Frances Lee: There's more bipartisanship in Congress than we know

House Speaker Nancy Pelosi administers the oath of office
House Speaker Nancy Pelosi administers the oath of office to members of the 117th Congress at the U.S. Capitol in Washington on Jan. 3, 2021.
Bill Clark | Pool photo via AP

The Minnesota Legislature faces deadlines to reach bipartisan agreements on the state budget to avoid a government shutdown. Meanwhile, President Joe Biden is giving Republicans one week to strike a deal on a major infrastructure bill before Democrats move to pass a bill with only Democratic support.

But political scientist Frances Lee of Princeton University says there is always more bipartisanship in Congress than we know. And there has also always been intra-party division, but sometimes the public is “misled by the ease with which their party can come together to pass symbolic measures.”

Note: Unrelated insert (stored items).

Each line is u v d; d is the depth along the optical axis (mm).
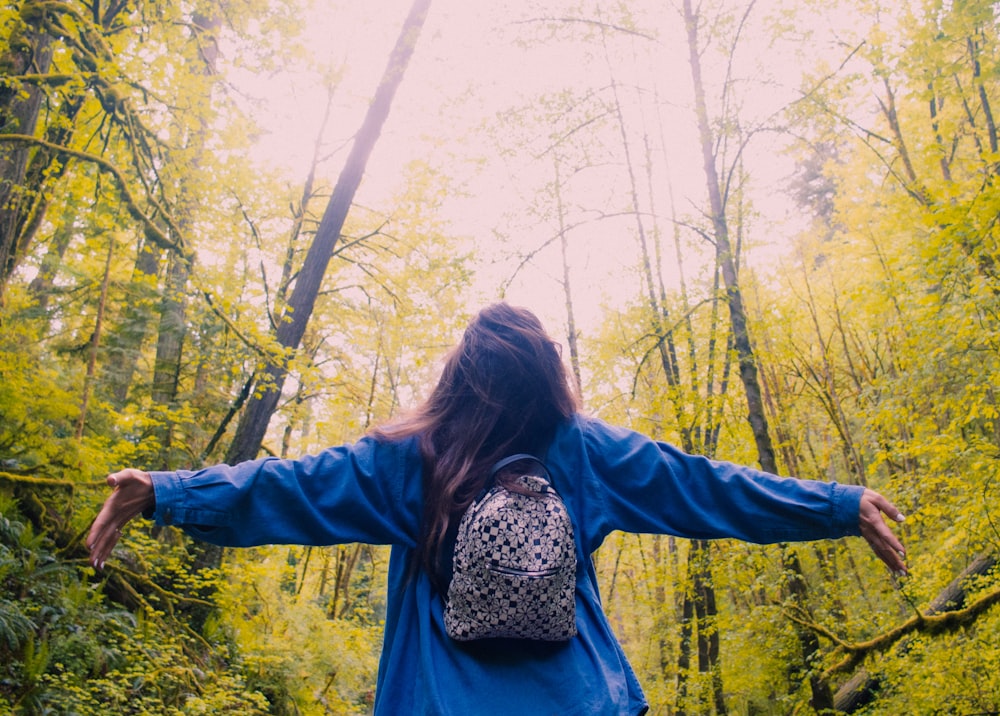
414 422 1382
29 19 6312
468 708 1192
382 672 1329
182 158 7266
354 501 1314
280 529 1287
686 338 9273
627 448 1428
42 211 8117
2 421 7305
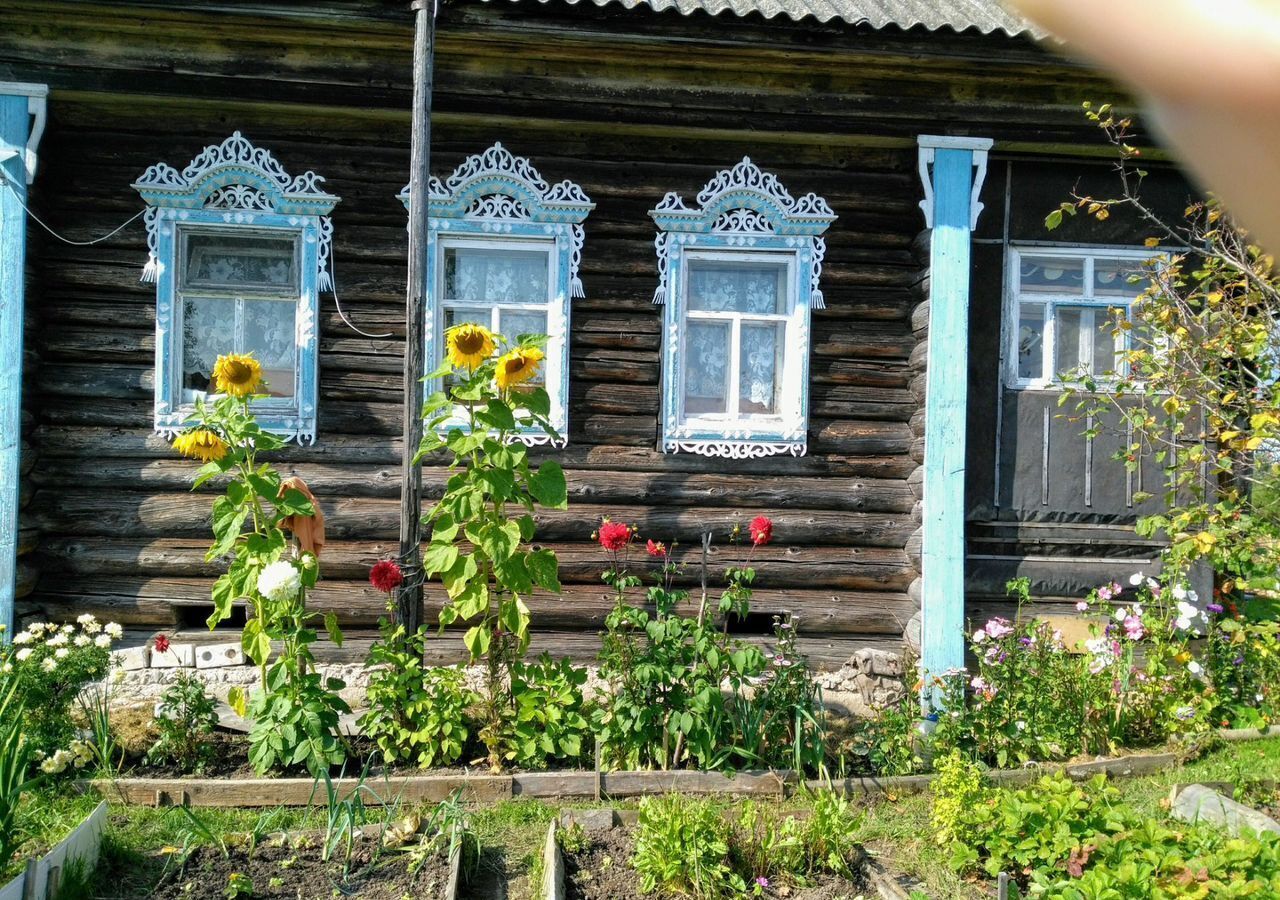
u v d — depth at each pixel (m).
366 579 6.06
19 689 4.11
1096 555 6.50
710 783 4.45
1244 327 5.15
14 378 5.48
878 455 6.43
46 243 5.83
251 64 5.63
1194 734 5.10
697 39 5.55
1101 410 5.77
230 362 4.30
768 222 6.30
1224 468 5.55
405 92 5.76
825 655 6.22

Lee co-authored the 2020 book “The Limits of Party: Congress and Lawmaking in a Polarized Era.” She says it’s very unusual not to have bipartisanship and rare for one party to pass legislation with only that party’s support. “Divided government is typical,” she said, “and unified governments are rare and usually short-lived.”

While presidents typically have about a 50 percent public approval rating, for members of Congress, that’s more like 25 percent.

Politicians don’t take enough credit for the laws they do pass in a bipartisan fashion. There’s an “endless cycle of over-promising and under-delivering, and then their supporters feel they’re being let down constantly.”

Lee spoke virtually in April with political science professor Larry Jacobs of the University of Minnesota Humphrey School of Public Affairs.